Alicia McCarvell has 4.3 million followers on TikTok.
Alicia McCarvell has 4.3 million followers on TikTok.

February may be "Body Awareness Month" but Canadian TikTok star Alicia McCarvell is out to remind young people it's OK to not have their bodies be their main focus.

"We're too aware of our bodies and we place too much awareness on the body that we live in, and we're not aware [of] other parts of us that exist outside of [that]," she told CBC before speaking to Hamilton students at a virtual event hosted by the Mohawk Students' Association Thursday evening.

McCarvell is from Halifax and has garnered 4.3 million followers on TikTok through "humour and self-love."

Her own journey started by acknowledging her characteristics outside of her physical appearance, she said.

"I placed so much onus on who I was in my body," she said. "So I was a fat woman. If I was fat, I couldn't apply for jobs. If I was fat, I couldn't go to the beach. If I was fat, I didn't want to be in photos, I had just allowed my body to take up so much space in my life that I forgot I'm funny, people like me around, I am a great friend, I am a really great partner."

However, she also emphasized how it was thanks to her body that she was able to be who she is.

"I was all of these wonderful things that I had that don't change no matter what my body looks like… but I literally can't be any of these things without my body."

Moving away from the term 'body positivity'

Even though a lot of McCarvell's content focuses on self love, she said she doesn't feel comfortable being seen as part of the body-positivity movement.

"Body positivity itself was created for and by fat Black women, and it was a movement that fought for [their] rights and I, on my platform, although I would consider myself an ally … I think that over the last two years it has become very whitewashed and straight-size washed, and there's a lot of people inserting themselves into a conversation that they shouldn't be a part of."

Thursday's event with the MSA was originally called 'Body Positivity with Alicia McCarvell,' but she asked them to change it to "Self Love with…" so as to not "take up space where I shouldn't be."

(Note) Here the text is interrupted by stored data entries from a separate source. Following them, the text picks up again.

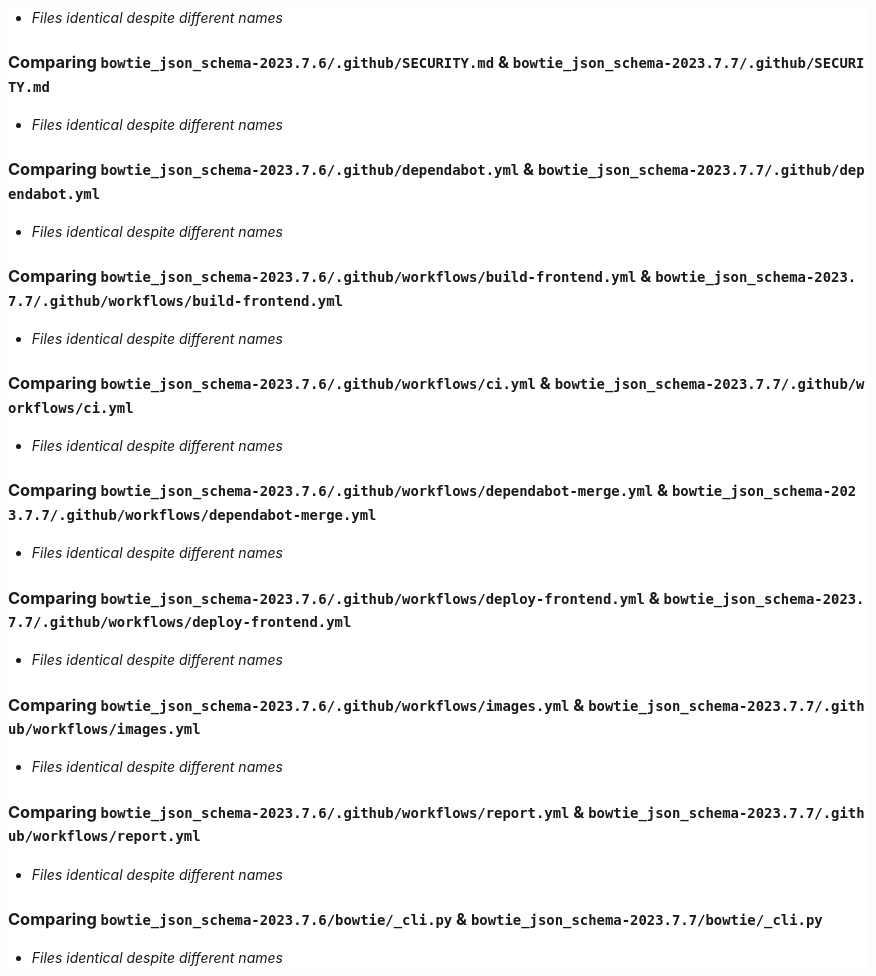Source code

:  * *Files identical despite different names*

### Comparing `bowtie_json_schema-2023.7.6/.github/SECURITY.md` & `bowtie_json_schema-2023.7.7/.github/SECURITY.md`

 * *Files identical despite different names*

### Comparing `bowtie_json_schema-2023.7.6/.github/dependabot.yml` & `bowtie_json_schema-2023.7.7/.github/dependabot.yml`

 * *Files identical despite different names*

### Comparing `bowtie_json_schema-2023.7.6/.github/workflows/build-frontend.yml` & `bowtie_json_schema-2023.7.7/.github/workflows/build-frontend.yml`

 * *Files identical despite different names*

### Comparing `bowtie_json_schema-2023.7.6/.github/workflows/ci.yml` & `bowtie_json_schema-2023.7.7/.github/workflows/ci.yml`

 * *Files identical despite different names*

### Comparing `bowtie_json_schema-2023.7.6/.github/workflows/dependabot-merge.yml` & `bowtie_json_schema-2023.7.7/.github/workflows/dependabot-merge.yml`

 * *Files identical despite different names*

### Comparing `bowtie_json_schema-2023.7.6/.github/workflows/deploy-frontend.yml` & `bowtie_json_schema-2023.7.7/.github/workflows/deploy-frontend.yml`

 * *Files identical despite different names*

### Comparing `bowtie_json_schema-2023.7.6/.github/workflows/images.yml` & `bowtie_json_schema-2023.7.7/.github/workflows/images.yml`

 * *Files identical despite different names*

### Comparing `bowtie_json_schema-2023.7.6/.github/workflows/report.yml` & `bowtie_json_schema-2023.7.7/.github/workflows/report.yml`

 * *Files identical despite different names*

### Comparing `bowtie_json_schema-2023.7.6/bowtie/_cli.py` & `bowtie_json_schema-2023.7.7/bowtie/_cli.py`

 * *Files identical despite different names*
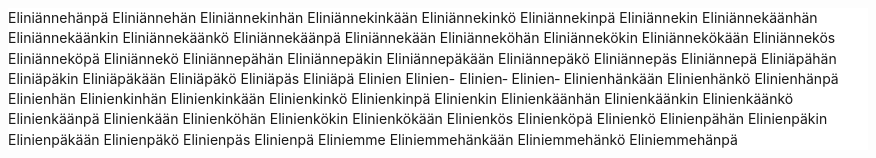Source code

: Eliniännehänpä
Eliniännehän
Eliniännekinhän
Eliniännekinkään
Eliniännekinkö
Eliniännekinpä
Eliniännekin
Eliniännekäänhän
Eliniännekäänkin
Eliniännekäänkö
Eliniännekäänpä
Eliniännekään
Eliniänneköhän
Eliniännekökin
Eliniännekökään
Eliniännekös
Eliniänneköpä
Eliniännekö
Eliniännepähän
Eliniännepäkin
Eliniännepäkään
Eliniännepäkö
Eliniännepäs
Eliniännepä
Eliniäpähän
Eliniäpäkin
Eliniäpäkään
Eliniäpäkö
Eliniäpäs
Eliniäpä
Elinien
Elinien-
Elinien‐
Elinien‑
Elinienhänkään
Elinienhänkö
Elinienhänpä
Elinienhän
Elinienkinhän
Elinienkinkään
Elinienkinkö
Elinienkinpä
Elinienkin
Elinienkäänhän
Elinienkäänkin
Elinienkäänkö
Elinienkäänpä
Elinienkään
Elinienköhän
Elinienkökin
Elinienkökään
Elinienkös
Elinienköpä
Elinienkö
Elinienpähän
Elinienpäkin
Elinienpäkään
Elinienpäkö
Elinienpäs
Elinienpä
Eliniemme
Eliniemmehänkään
Eliniemmehänkö
Eliniemmehänpä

"I think that's super important to address [the term], especially me. It doesn't really matter what community I'm in, even in the body-positivity community, I'm still a fat white woman, which holds its privilege."

McCarvell also emphasized the use of the word "fat," saying that it's not a word society should see as bad.

"I think that history has proven that using other words in place of words we don't like or have a negative connotation doesn't ever make them go away. It just makes them become these worse words that can be used against us."

"I am fat, and the problem with that and saying that so openly is that so many people attribute fat to bad… so I understand why when I say 'I'm fat,' people are like, 'no, you're beautiful.' Those are not the same thing. You can be both."

'Body liberation' counselling

Hamilton resident Katie McCrindle, who identifies as fat and uses the pronouns they/them, shares that sentiment.

"It's something that I have reclaimed and used to try to destigmatize the word and take away what people think of as the inherent negativity of it. That's not actually inherently negative, it's just a descriptor word," they said.

Like McCarvell, McCrindle said they moved away from the term "body positivity," also acknowledging that the movement was started by fat Black women.

"It's been co-opted by companies to sell things, different companies started to sell diets or things that are disguised [as a] diet under the guise of body positivity."

Submitted by Katie McCrindle
Submitted by Katie McCrindle

As a young person, McCrindle struggled with their relationship with their body for many years.

"I [dieted] for a long time, and it just never really seemed to work… I didn't lose a ton of weight and I always thought it was my fault and I was really miserable."

McCrindle, who is a social worker who specializes in body liberation, said it was the internet that showed them they could change the perspective they had of themselves.

"[I realized] I didn't have to hate myself because I was fat. I thought that was just kind of a default, that I had to, and also that being fat or in a bigger body wasn't necessarily my fault, and that diets fail a large percent of the time."

Now, they work one-on-one and in groups with people who want to improve their body image, in a way that recognizes the harms of diet culture.

McCrindle said they hope the event featuring McCarvell helped to bring awareness to the Hamilton community.

"Anything that gets sort of a message out about normalizing fat bodies… or helping people improve their relationship with their bodies and their body image is great."